Sunday, February 28, 2010

#71 – WAR


On a Sunday morning I went back up to the servant’s room where I slept that summer I was 7, up the back staircase from the kitchen area – carrying the comics, which the cook, Mrs. Miner, had saved for me. She had also slipped me one of her sweet, light brown maple sugar cupcakes even though I was under orders not to snack between meals. A maple sugar cake and the comics, what a fine day. I could not remember a time I did not like snacks. And, best of all, I was reading now for the first time. And reveling it, though this did not count for much with the family since my brother had already been reading for three years.

These servants rooms on the top floor were not being used by servants, but they were still blocked off by a set of doors that closed off the hall to rest of the floor where all the adults stayed. Actually Peter and I had started out down below past the kitchen and pantries in a special area called The boys Wing, a section of the house with a room for a nurse, which we did not have this year, and, above a dark playroom, our big airy boys’ room which had beaverboard walls with old travel posers on them – a steamship line that no longer existed, a place to go tramping – their world for it – in Bavaria, when Germany was still a place to visit. This was where my father and uncle has slept when they were young.

One night there were shouts of alarm, and the sound of people running down below. Then cars being started up in the garage, which connected to the playroom. Both Peter and I thought it was the end of the world.

Although they told us nothing had happened, they decided the next morning to move us up to the main part of the house. I liked that that these bare side by side little rooms were was near the kitchen. A steep staircase right outside my door led straight down into a pantry and to the cook, Mrs. Miner, and her little daughter and women from the village who cleaned and served. In another time there had been live-in servants where Peter and I had these separate small rooms, but now – the war for some reason seemed the reason – people who worked at White Pines lived in the Village of Sugar Hill, not in White Pines itself.

I began with one of my favorite Sunday comics, this a new one about adventures in a community of cute bugs who were as distinct as real people. This Sunday the bugs were in uniform and had gone to war, just like real people outside the comics. They were shooting each other and blowing each other up with bombs. Panel after panel of what the family called the funny pages was crowded with very human bugs being shot and blown up. This was much more immediate than the French songbook pictures on the piano stand downstairs. I felt I really knew the bugs, whereas I did not know French soldiers and kings. That such could happen to the these bugs seemed to prove all my suspicions.

A feeling of dread, which already seemed a feeling I knew well, had come over me by the time Auntie Betsy came up to visit me. With her husband killed in the war in England, she was back in the summers at White Pines with the baby who had not been born yet when her husband was killed. On her way up to the White Mountains the first time with her baby she had stopped over in Connecticut. When I went to visit her in the guest room her breasts were bare and the baby started sucking on her nipples. Her skin was darker than the skin of other family women, and unblemished and smooth.

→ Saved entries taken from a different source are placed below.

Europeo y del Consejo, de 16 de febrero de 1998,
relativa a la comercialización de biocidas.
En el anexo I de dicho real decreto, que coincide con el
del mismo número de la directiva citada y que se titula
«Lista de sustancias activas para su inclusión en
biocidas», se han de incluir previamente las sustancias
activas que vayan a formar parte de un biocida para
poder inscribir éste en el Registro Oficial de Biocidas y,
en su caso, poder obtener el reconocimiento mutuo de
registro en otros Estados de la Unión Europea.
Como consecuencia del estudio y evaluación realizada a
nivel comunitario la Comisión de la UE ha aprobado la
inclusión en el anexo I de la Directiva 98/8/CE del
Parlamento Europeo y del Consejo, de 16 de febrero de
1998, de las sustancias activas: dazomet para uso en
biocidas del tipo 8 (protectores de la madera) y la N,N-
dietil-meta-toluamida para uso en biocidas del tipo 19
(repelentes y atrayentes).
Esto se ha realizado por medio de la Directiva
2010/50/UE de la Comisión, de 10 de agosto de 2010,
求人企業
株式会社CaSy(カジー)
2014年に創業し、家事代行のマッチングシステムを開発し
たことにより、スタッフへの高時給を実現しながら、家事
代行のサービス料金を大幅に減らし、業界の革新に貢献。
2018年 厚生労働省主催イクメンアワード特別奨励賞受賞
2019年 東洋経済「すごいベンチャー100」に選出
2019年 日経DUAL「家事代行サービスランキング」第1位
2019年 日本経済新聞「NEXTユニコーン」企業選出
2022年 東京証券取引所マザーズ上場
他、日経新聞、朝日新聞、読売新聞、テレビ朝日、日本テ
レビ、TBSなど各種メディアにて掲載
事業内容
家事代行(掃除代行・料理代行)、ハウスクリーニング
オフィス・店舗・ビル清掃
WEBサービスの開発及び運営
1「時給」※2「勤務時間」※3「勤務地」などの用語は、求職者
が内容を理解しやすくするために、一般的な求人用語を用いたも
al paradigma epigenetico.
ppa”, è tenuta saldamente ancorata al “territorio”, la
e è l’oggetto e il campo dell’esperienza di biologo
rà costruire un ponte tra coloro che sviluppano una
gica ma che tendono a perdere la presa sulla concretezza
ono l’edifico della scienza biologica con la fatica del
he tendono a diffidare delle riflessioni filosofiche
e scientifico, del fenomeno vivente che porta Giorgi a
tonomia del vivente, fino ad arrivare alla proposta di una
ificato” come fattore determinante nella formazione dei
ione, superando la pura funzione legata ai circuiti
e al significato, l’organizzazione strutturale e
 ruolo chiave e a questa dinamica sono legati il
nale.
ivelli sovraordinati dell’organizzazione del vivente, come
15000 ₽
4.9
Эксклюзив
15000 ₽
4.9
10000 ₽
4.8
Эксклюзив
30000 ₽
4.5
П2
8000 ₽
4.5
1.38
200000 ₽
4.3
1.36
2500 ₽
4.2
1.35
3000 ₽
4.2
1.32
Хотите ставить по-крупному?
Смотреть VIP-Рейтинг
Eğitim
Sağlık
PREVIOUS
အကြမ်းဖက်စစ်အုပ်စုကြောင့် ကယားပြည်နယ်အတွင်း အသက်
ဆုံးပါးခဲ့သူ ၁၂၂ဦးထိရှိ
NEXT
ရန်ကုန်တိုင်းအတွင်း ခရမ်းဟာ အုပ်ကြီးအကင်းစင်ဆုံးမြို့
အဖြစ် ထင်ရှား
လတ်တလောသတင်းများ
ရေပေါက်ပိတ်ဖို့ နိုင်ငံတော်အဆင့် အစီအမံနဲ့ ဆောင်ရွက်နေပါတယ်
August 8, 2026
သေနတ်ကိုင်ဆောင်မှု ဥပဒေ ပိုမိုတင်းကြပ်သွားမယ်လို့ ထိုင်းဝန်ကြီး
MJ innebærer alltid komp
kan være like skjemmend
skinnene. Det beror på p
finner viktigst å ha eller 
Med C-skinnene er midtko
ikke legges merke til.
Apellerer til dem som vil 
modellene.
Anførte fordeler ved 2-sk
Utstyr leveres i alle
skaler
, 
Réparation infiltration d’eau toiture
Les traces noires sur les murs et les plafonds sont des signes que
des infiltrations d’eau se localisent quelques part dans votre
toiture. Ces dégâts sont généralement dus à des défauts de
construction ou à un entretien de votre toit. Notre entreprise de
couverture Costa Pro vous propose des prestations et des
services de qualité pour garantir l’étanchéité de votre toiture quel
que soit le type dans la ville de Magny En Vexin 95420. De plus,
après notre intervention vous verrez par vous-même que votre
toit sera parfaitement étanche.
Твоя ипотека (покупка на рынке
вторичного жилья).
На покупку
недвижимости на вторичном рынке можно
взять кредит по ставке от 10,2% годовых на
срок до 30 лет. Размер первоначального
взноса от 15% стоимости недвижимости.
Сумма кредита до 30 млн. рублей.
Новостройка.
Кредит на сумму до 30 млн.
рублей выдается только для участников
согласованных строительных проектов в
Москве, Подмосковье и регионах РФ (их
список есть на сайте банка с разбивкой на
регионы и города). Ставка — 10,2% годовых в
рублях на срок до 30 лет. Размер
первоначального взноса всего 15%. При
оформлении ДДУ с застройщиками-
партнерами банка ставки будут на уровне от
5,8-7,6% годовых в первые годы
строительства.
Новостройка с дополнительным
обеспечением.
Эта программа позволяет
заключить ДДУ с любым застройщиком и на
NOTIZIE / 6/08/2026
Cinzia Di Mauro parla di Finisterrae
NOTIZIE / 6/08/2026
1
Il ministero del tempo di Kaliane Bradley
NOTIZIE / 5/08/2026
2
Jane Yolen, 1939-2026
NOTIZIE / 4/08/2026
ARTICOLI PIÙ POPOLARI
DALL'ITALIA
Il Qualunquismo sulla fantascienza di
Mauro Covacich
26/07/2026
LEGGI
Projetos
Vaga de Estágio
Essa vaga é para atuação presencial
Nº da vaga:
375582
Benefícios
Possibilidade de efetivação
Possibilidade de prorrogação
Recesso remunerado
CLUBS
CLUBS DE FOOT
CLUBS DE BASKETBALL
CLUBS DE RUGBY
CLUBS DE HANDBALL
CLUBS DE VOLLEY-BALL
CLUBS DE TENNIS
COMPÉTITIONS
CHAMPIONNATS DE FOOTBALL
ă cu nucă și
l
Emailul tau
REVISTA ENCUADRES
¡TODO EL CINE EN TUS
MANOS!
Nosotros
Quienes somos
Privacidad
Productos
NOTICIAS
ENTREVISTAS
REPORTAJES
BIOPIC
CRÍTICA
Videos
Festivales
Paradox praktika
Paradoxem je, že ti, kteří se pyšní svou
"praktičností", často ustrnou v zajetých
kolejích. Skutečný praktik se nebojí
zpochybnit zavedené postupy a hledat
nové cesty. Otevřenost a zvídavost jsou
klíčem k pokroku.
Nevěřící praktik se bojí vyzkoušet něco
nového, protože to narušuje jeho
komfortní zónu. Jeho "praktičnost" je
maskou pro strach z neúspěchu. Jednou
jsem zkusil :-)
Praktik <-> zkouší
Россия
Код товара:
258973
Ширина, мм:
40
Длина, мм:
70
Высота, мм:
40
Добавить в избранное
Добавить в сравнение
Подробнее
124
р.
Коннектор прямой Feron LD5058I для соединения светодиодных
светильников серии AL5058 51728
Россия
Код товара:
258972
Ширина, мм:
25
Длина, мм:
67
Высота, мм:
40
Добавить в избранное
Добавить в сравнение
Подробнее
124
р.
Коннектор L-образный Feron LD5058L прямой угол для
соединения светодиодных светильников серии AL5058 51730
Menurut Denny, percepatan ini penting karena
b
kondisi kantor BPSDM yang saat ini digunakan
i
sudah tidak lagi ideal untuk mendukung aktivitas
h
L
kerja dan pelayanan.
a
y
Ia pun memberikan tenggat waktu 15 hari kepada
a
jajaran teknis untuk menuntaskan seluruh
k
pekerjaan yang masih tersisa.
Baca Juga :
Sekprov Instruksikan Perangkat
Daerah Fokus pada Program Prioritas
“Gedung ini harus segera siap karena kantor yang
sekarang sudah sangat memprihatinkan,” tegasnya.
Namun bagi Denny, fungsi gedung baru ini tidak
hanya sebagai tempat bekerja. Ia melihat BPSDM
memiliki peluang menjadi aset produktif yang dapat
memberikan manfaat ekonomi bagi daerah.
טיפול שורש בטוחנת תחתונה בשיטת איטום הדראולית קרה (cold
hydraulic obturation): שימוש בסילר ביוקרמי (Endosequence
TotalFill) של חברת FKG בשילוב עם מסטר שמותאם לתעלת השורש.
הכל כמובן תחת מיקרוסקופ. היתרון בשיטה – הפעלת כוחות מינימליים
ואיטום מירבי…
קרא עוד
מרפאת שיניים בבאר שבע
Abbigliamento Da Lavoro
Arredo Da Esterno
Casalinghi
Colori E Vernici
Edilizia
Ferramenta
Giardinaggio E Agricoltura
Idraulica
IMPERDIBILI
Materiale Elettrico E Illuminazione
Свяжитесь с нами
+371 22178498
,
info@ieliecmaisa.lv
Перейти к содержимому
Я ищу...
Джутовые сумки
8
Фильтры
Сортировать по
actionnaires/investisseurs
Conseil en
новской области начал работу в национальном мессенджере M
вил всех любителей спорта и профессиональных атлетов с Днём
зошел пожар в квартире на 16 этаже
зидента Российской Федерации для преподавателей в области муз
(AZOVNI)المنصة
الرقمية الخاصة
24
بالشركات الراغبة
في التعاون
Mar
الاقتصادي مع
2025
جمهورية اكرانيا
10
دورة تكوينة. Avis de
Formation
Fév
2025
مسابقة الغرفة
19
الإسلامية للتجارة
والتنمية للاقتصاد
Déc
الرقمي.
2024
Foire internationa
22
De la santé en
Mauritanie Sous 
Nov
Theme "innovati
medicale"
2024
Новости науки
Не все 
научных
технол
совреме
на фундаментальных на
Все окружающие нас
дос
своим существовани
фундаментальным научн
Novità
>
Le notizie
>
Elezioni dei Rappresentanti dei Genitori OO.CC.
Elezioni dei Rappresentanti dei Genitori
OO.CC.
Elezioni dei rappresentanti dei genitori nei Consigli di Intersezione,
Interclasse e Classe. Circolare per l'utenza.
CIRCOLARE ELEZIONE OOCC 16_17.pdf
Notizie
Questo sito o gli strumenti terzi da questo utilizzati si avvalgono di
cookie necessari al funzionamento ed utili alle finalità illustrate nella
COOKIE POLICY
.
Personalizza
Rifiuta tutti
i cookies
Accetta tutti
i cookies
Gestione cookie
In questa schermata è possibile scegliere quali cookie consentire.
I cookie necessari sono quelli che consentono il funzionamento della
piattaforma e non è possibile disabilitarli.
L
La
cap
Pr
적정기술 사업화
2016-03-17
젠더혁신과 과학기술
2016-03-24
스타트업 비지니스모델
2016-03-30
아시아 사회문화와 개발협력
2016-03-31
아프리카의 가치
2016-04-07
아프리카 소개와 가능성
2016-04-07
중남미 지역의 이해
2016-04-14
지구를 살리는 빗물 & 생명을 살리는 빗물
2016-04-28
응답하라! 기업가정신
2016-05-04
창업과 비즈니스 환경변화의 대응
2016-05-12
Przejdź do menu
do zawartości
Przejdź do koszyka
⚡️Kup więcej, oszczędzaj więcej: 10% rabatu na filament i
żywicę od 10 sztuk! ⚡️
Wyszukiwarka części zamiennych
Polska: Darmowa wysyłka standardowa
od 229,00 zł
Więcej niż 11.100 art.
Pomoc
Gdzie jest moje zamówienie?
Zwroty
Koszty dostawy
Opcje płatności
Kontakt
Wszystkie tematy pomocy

This moment in the guest room had seemed important to me, and her body had seemed familiar. But what I thought of first now when I was so upset about the killing and maiming of the bugs was that she was the one who could tell me about war. Gaga, her father, my grandfather, had been doing something billed as big in World War I, and he had worked to get America into World War II, but Aunt Betsy was the war expert I trusted.

I wanted to tell her about what was happening to the bugs I had like so much. But she was immediately telling me about something as bad or worse. She was saying she had heard from a friend about Americans who were captured by the Japanese. What the Japs did, she said, was try to get the American boys to tell secrets, and whether they told or not the Japs would use sharp knives to cut their tongues out.

I knew that everything I had been suspecting for as long as I could remember, was true.